Could Comet Interceptor glimpse an interstellar object?

The Comet Interceptor mission will launch a main spacecraft and two smaller probes, one of which will be developed by the Japanese Space Agency (JAXA). Now that the mission is approved, ESA will choose a prime contractor to develop the main spacecraft out of either Thales Alenia Space in the United Kingdom or OHB Italia.

The main spacecraft will use its thrusters to fly past the target comet at a distance of approximately 1,000 kilometers, while the smaller probes will get as close as 400 kilometers from the comet’s surface. This will allow the probe to provide observations and data that could not be achieved by telescopes on Earth.
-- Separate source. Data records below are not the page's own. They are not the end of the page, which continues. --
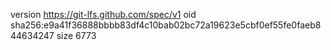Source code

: version https://git-lfs.github.com/spec/v1
oid sha256:e9a41f36888bbbb83df4c10bab02bc72a19623e5cbf0ef55fe0faeb844634247
size 6773
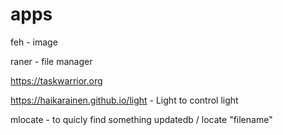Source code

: apps
====

feh - image

raner - file manager

https://taskwarrior.org

https://haikarainen.github.io/light - Light to control light

mlocate - to quicly find something
updatedb / locate "filename"
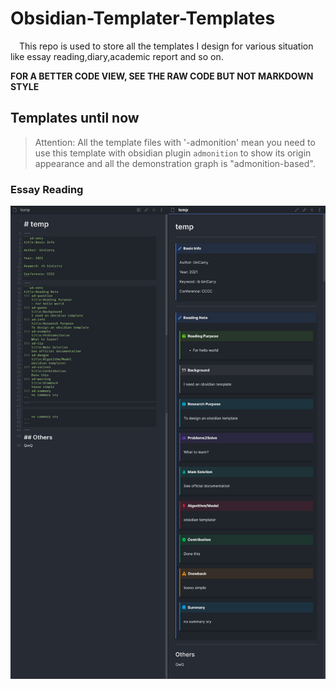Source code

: # Obsidian-Templater-Templates
&emsp;This repo is used to store all the templates I design for various situation like essay reading,diary,academic report and so on.

**FOR A BETTER CODE VIEW, SEE THE RAW CODE BUT NOT MARKDOWN STYLE**

## Templates until now
> Attention: All the template files with '-admonition' mean you need to use this template with obsidian plugin `admonition` to show its origin appearance and all the demonstration graph is "admonition-based".
### Essay Reading
![Demonstration of Essay Reading template](./essay-reading/demonstration.png)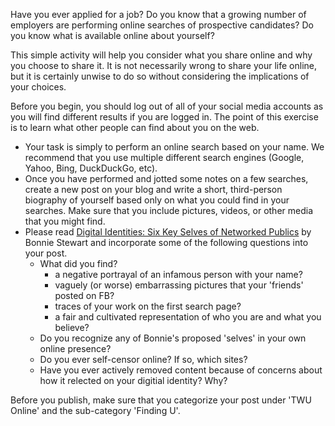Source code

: Have you ever applied for a job? Do you know that a growing number of employers are performing online searches of prospective candidates? Do you know what is available online about yourself?

This simple activity will help you consider what you share online and why you choose to share it. It is not necessarily wrong to share your life online, but it is certainly unwise to do so without considering the implications of your choices.

Before you begin, you should log out of all of your social media accounts as you will find different results if you are logged in. The point of this exercise is to learn what other people can find about you on the web.

* Your task is simply to perform an online search based on your name. We recommend that you use multiple different search engines \(Google, Yahoo, Bing, DuckDuckGo, etc\). 
* Once you have performed and jotted some notes on a few searches, create a new post on your blog and write a short, third-person biography of yourself based only on what you could find in your searches. Make sure that you include pictures, videos, or other media that you might find.
* Please read [Digital Identities: Six Key Selves of Networked Publics](http://theory.cribchronicles.com/2012/05/06/digital-identities-six-key-selves/) by Bonnie Stewart and incorporate some of the following questions into your post.
  * What did you find?
    * a negative portrayal of an infamous person with your name?
    * vaguely \(or worse\) embarrassing pictures that your 'friends' posted on FB?
    * traces of your work on the first search page?
    * a fair and cultivated representation of who you are and what you believe?
  * Do you recognize any of Bonnie's proposed 'selves' in your own online presence?
  * Do you ever self-censor online? If so, which sites?
  * Have you ever actively removed content because of concerns about how it relected on your digitial identity? Why?

Before you publish, make sure that you categorize your post under 'TWU Online' and the sub-category 'Finding U'.

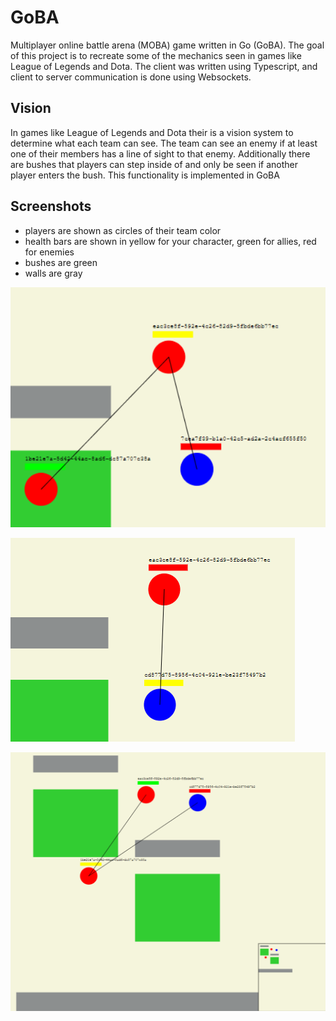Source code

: # GoBA

Multiplayer online battle arena (MOBA) game written in Go (GoBA). The goal of this project is to recreate some of the mechanics seen in games like League of Legends and Dota.
The client was written using Typescript, and client to server communication is done using Websockets.

## Vision

In games like League of Legends and Dota their is a vision system to determine what each team can see. The team can see an enemy if at least one of their members has a line of sight to that enemy. Additionally there are bushes that players can step inside of and only be seen if another player enters the bush. This functionality is implemented in GoBA

## Screenshots

- players are shown as circles of their team color
- health bars are shown in yellow for your character, green for allies, red for enemies
- bushes are green
- walls are gray

![1](client/screenshots/1.PNG)

![2](client/screenshots/2.PNG)

![3](client/screenshots/3.PNG)
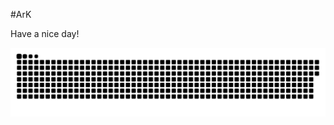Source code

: #ArK

Have a nice day!

<a href="https://github.com/armaankhaan01"><img src="contributions.svg"></a>

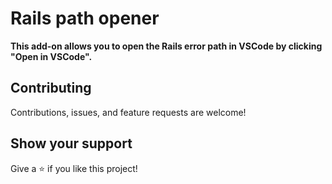 # Rails path opener

**This add-on allows you to open the Rails error path in VSCode by clicking "Open in VSCode".**

## Contributing

Contributions, issues, and feature requests are welcome!

## Show your support

Give a ⭐️ if you like this project!
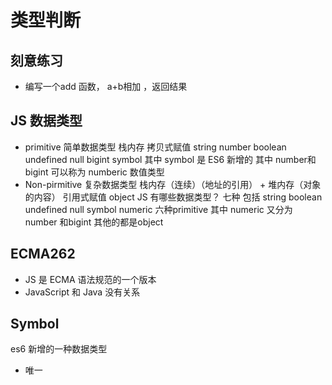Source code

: # 类型判断
## 刻意练习
- 编写一个add 函数， a+b相加 ，返回结果

## JS 数据类型
- primitive 简单数据类型 栈内存
  拷贝式赋值
string number boolean undefined null bigint symbol 其中 symbol 是 ES6 新增的
   其中 number和 bigint 可以称为 numberic 数值类型
- Non-pirmitive 复杂数据类型 栈内存（连续）（地址的引用） +  堆内存（对象的内容）
  引用式赋值
object 
JS 有哪些数据类型？
七种 
包括 string boolean undefined null symbol numeric 六种primitive 其中 numeric
又分为 number 和bigint
其他的都是object

## ECMA262
- JS 是 ECMA 语法规范的一个版本
- JavaScript 和 Java 没有关系

## Symbol
es6 新增的一种数据类型
- 唯一 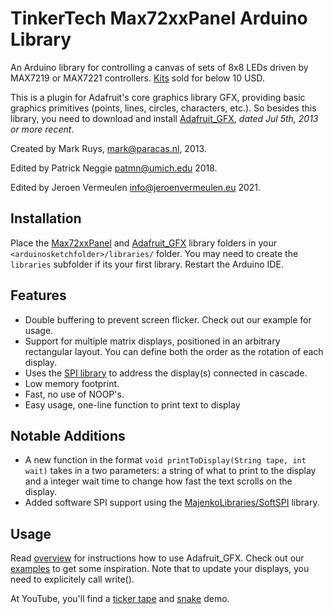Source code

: # TinkerTech Max72xxPanel Arduino Library

An Arduino library for controlling a canvas of sets of 8x8 LEDs driven by MAX7219 or MAX7221 controllers. [Kits][hardware] sold for below 10 USD.

This is a plugin for Adafruit's core graphics library GFX, providing basic graphics primitives (points, lines, circles, characters, etc.). So besides this library, you need to download and install [Adafruit_GFX][gfx-download], *dated Jul 5th, 2013 or more recent*.

Created by Mark Ruys, <mark@paracas.nl>, 2013.

Edited by Patrick Neggie <patmn@umich.edu> 2018.

Edited by Jeroen Vermeulen <info@jeroenvermeulen.eu> 2021.


Installation
------------

Place the [Max72xxPanel][download] and [Adafruit_GFX][gfx-download] library folders in your `<arduinosketchfolder>/libraries/` folder. You may need to create the `libraries` subfolder if its your first library. Restart the Arduino IDE.


Features
--------
- Double buffering to prevent screen flicker. Check out our example for usage.
- Support for multiple matrix displays, positioned in an arbitrary rectangular layout. You can define both the order as the rotation of each display.
- Uses the [SPI library][spi] to address the display(s) connected in cascade.
- Low memory footprint.
- Fast, no use of NOOP's.
- Easy usage, one-line function to print text to display

Notable Additions
-----
- A new function in the format `void printToDisplay(String tape, int wait)` takes in a two parameters: a string of what to print to the display and a integer wait time to change how fast the text scrolls on the display.
- Added software SPI support using the [MajenkoLibraries/SoftSPI](https://github.com/MajenkoLibraries/SoftSPI) library.

Usage
-----

Read [overview][gfx-docs] for instructions how to use Adafruit_GFX. Check out our [examples][examples] to get some inspiration. Note that to update your displays, you need to explicitely call write().

At YouTube, you'll find a [ticker tape][tickertape] and [snake] demo.


[download]: https://github.com/markruys/arduino-Max72xxPanel/archive/master.zip "Download Max72xxPanel library"
[gfx-download]: https://github.com/adafruit/Adafruit-GFX-Library "Download Adafruit GFX Graphics Library"
[gfx-docs]: http://learn.adafruit.com/adafruit-gfx-graphics-library/overview "Documentation Adafruit GFX Graphics Library"
[examples]: https://github.com/markruys/arduino-Max72xxPanel/tree/master/examples "Show Max72xxPanel examples"
[hardware]: https://www.google.com/search?q=MAX7219+Red+Dot+Matrix+Module "For kits, google MAX7219 Red Dot Matrix Module"
[spi]: http://arduino.cc/en/Reference/SPI "SPI library"
[tickertape]: http://www.youtube.com/watch?v=a8T7ZFeaf1A "Max72xxPanel Arduino library demo (ticker tape)"
[snake]: http://www.youtube.com/watch?v=FbJJyuCwohs "Max72xxPanel Arduino library demo (snake)"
What’s more, as Michael Kueppers at ESA in Madrid, Comet Interceptor’s project scientist, put it, the mission will provide “a message in a bottle from the formation period.” It will be the first mission to provide close-up observations of material formed at the dawn of the Solar System, 4.5 billion years ago.

Or, if it picks up an interstellar object, it could provide a glimpse at something even older and all the more mysterious. “The interstellar-object aspect is extremely exciting,” planetary scientist Geraint Jones at University College London, who led the team that proposed the mission to ESA, told Nature. “The chances of finding a suitable interstellar target are small. But we’ll be keeping an eye out.”